= ЗАДАНИЯ ДЛЯ ВЫПОЛНЕНИЯ =
A. Объясните в одном–трёх предложениях, почему, согласно отрывку о комедии, способность комедии достигать подлинного величия ещё не получила всеобщего признания.
B. Ответьте на вопросы по отрывку о комедии:
(i) В каком году Фонтенель сказал, что ему «очень трудно быть»?
(ii) Чьё афористичное выражение о неустранимости трудности бытия приводится в отрывке?
(iii) Что в будничной жизни, по словам отрывка, служит материалом для комедии?
C. Продолжите отрывок о комедии, начав сразу после его последнего предложения.

= ТЕКСТ ДЛЯ РАЗБОРА =
━━━━━━━━

Герой трагедии может достигнуть в свой последний час зрелости духа и готовности взглянуть в лицо смерти. Все же прочие смертные и свой первый, и свой последний час цепляются за жизнь, сожалея даже на одре смерти, подобно Фонтенелю в 1757 году, только о том, что так «трудно быть» «Je sens une difficulte d'etre», — сказал он. — «Мне очень трудно быть». Эта трудность быть, так же как и сама смерть, пронизывает всю нашу жизнь.
В конечном счете, по афористичному выражению Жана Кокто, «устранить можно что угодно, кроме трудности бытия; трудность бытия неустранима».
Да, в конечном счете она неустранима. Комедия знает и признает это — с грустью или же с цинизмом. Но ведь мы-то с вами живем не только в конечном счете, но и, так сказать, в счете дней нашей жизни. Пускай в конечном счете никакой священник и никакой врач не смогут
1 Евангелие от Иоанна, VIII, 44.
спасти нас от смерти — возможность пригласить их дает нам утешение вплоть до самого смертного часа. Чувство комического старается иметь дело с повседневной, ежечасной, неизбежной трудностью бытия. Ибо если в русле будничной жизни имеется подводное течение или, может быть, встречное течение трагического, то главное ее течение служит материалом для комедии.
И все же комедия, возникающая на кухне и в спальне, может выйти под открытое небо в звездах. Она может достичь подлинного величия. Если этот факт не получил еще всеобщего признания, то объясняется это только тем, что любая комедия, в которой есть величие, незамедлительно получает ярлык «не комедия». (Если бы кто-нибудь догадался составить антологию отличных произведений драматургии, заклейменных как «не комедия», «не трагедия», «не пьеса», то, ей-богу, получилась бы одна из «ста величайших книг мира».) О комедии, поднимающейся до подлинного величия, также говорят, что она отходит от своего жанра и приближается к трагедии. Подобная характеристика редко бывает обоснованной. Если бы автор какой-нибудь из этих комедий поставил в подзаголовке слово «Трагедия», критики уверяли бы, что она скатывается к комедии.

━━━━━━━━

= Собранные данные =
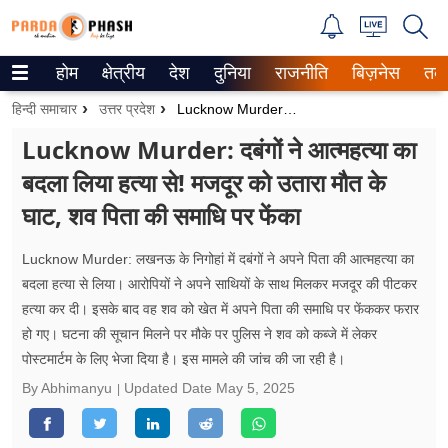
होम
क्षेत्रीय
देश
दुनिया
राजनीति
बिज़नेस
तक
Trending on Google News
हिन्दी समाचार
उत्तर प्रदेश
Lucknow Murder: दबंगों ने आत्महत्या का बदला लिया हत्या से! मजदूर को उतारा मौत के घाट, शव पिता की समाधि पर फेंका
ePaper
Lucknow Murder: दबंगों ने आत्महत्या का
बदला लिया हत्या से! मजदूर को उतारा मौत के
वेब स्टोरीज
घाट, शव पिता की समाधि पर फेंका
उत्तर प्रदेश
Lucknow Murder: लखनऊ के निगोहां में दबंगों ने अपने पिता की आत्महत्या का
गैलरी
बदला हत्या से लिया। आरोपियों ने अपने साथियों के साथ मिलकर मजदूर की पीटकर
हत्या कर दी। इसके बाद वह शव को खेत में अपने पिता की समाधि पर फेंककर फरार
वीडियो
हो गए। घटना की सूचान मिलने पर मौके पर पुलिस ने शव को कब्जे में लेकर
पोस्टमार्टम के लिए भेजा दिया है। इस मामले की जांच की जा रही है।
रिलेशनशिप
By Abhimanyu
Updated Date
May 5, 2025
जीवन मंत्रा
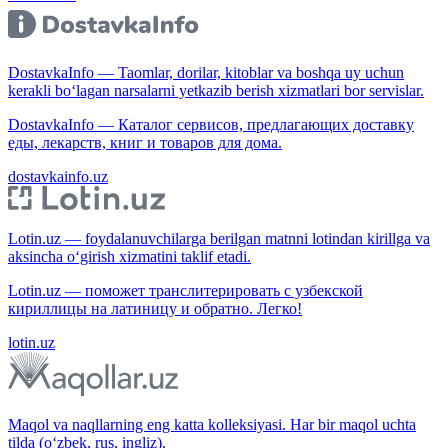
DostavkaInfo — Taomlar, dorilar, kitoblar va boshqa uy uchun
kerakli bo‘lagan narsalarni yetkazib berish xizmatlari bor servislar.
DostavkaInfo — Каталог сервисов, предлагающих доставку
еды, лекарств, книг и товаров для дома.
dostavkainfo.uz
Lotin.uz — foydalanuvchilarga berilgan matnni lotindan kirillga va
aksincha o‘girish xizmatini taklif etadi.
Lotin.uz — поможет транслитерировать с узбекской
кириллицы на латиницу и обратно. Легко!
lotin.uz
Maqol va naqllarning eng katta kolleksiyasi. Har bir maqol uchta
tilda (o‘zbek, rus, ingliz).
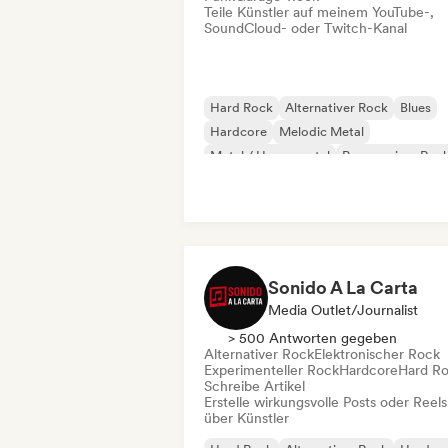
Teile Künstler auf meinem YouTube-,
SoundCloud- oder Twitch-Kanal
Hard Rock
Alternativer Rock
Blues
Hardcore
Melodic Metal
Metal / Heavy metal
Progressiver Roc
Psychedelic Rock
Sonido A La Carta
Media Outlet/Journalist
> 500 Antworten gegeben
Alternativer Rock
Elektronischer Rock
Experimenteller Rock
Hardcore
Hard R
Schreibe Artikel
Erstelle wirkungsvolle Posts oder Reels
über Künstler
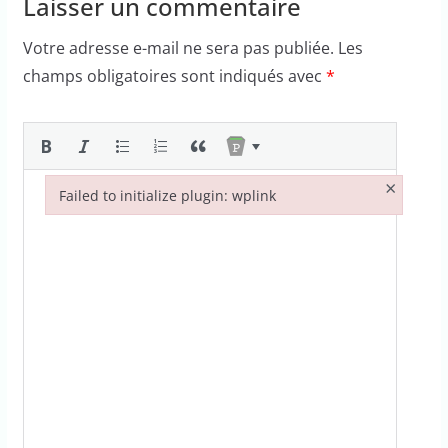
Laisser un commentaire
Votre adresse e-mail ne sera pas publiée.
Les
champs obligatoires sont indiqués avec
*
×
Failed to initialize plugin: wplink
Failed to initialize plugin: wplink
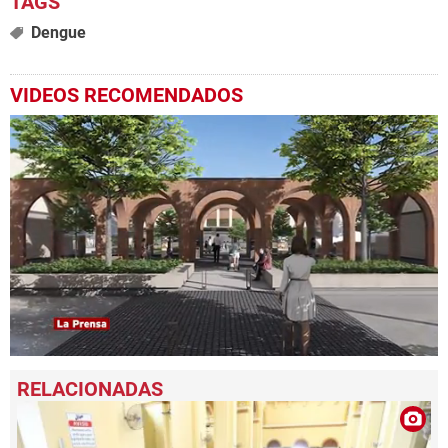
Dengue
VIDEOS RECOMENDADOS
0
seconds
of
1
minute,
37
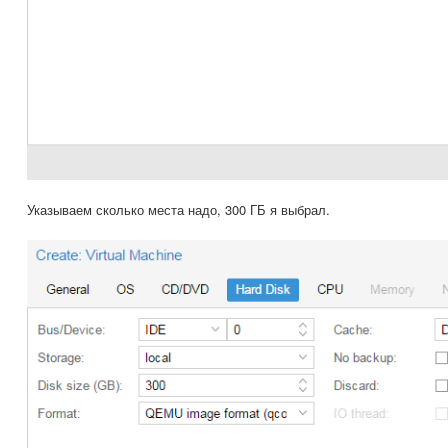
Указываем сколько места надо, 300 ГБ я выбрал.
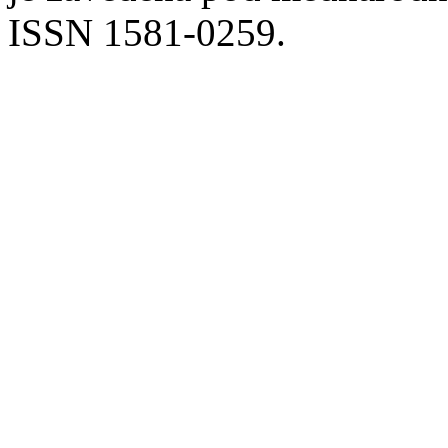
ISSN 1581-0259.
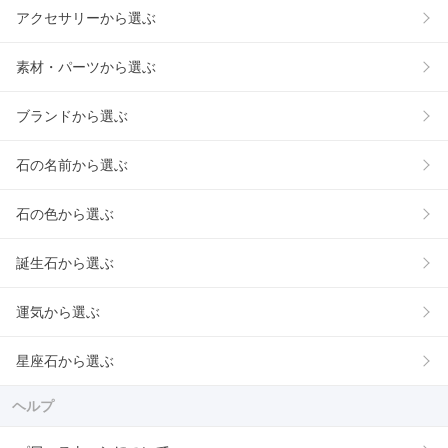
アクセサリーから選ぶ
素材・パーツから選ぶ
ブランドから選ぶ
石の名前から選ぶ
石の色から選ぶ
誕生石から選ぶ
運気から選ぶ
星座石から選ぶ
ヘルプ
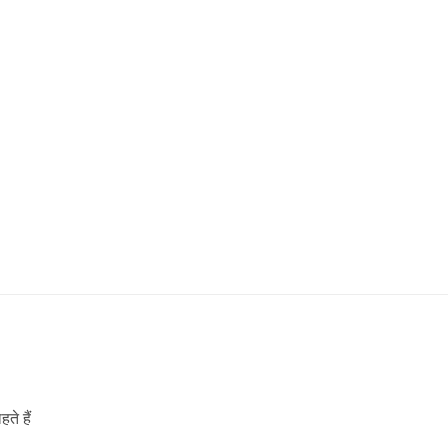
ते हैं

━━━━━━━━

= СПИСОК ОТВЕТОВ =
A. Этот факт не получил всеобщего признания потому, что любая комедия, в которой есть величие, незамедлительно получает ярлык «не комедия».

B.
(i) В 1757 году.
(ii) Жана Кокто.
(iii) Главное течение будничной жизни.

C.
«Дон Жуан» Мольера — наглядный пример такой великой комедии. Есть в этой вещи что-то великолепно возвышенное и таинственное. Я затрудняюсь назвать хотя бы одну трагедию, в которой царила бы аналогичная атмосфера. Весомая действительность трагедии создается прямо, непосредственно — весомыми словами, к которым прибавляется в театре весомая игра. Действительность мольеровского «Дон Жуана» создается традиционной диалектикой фарса и комедии, то есть косвенно, когда весомое проходит лишь намеком в подтексте, а фактическим словам и поступкам придается нарочито легкомысленный характер.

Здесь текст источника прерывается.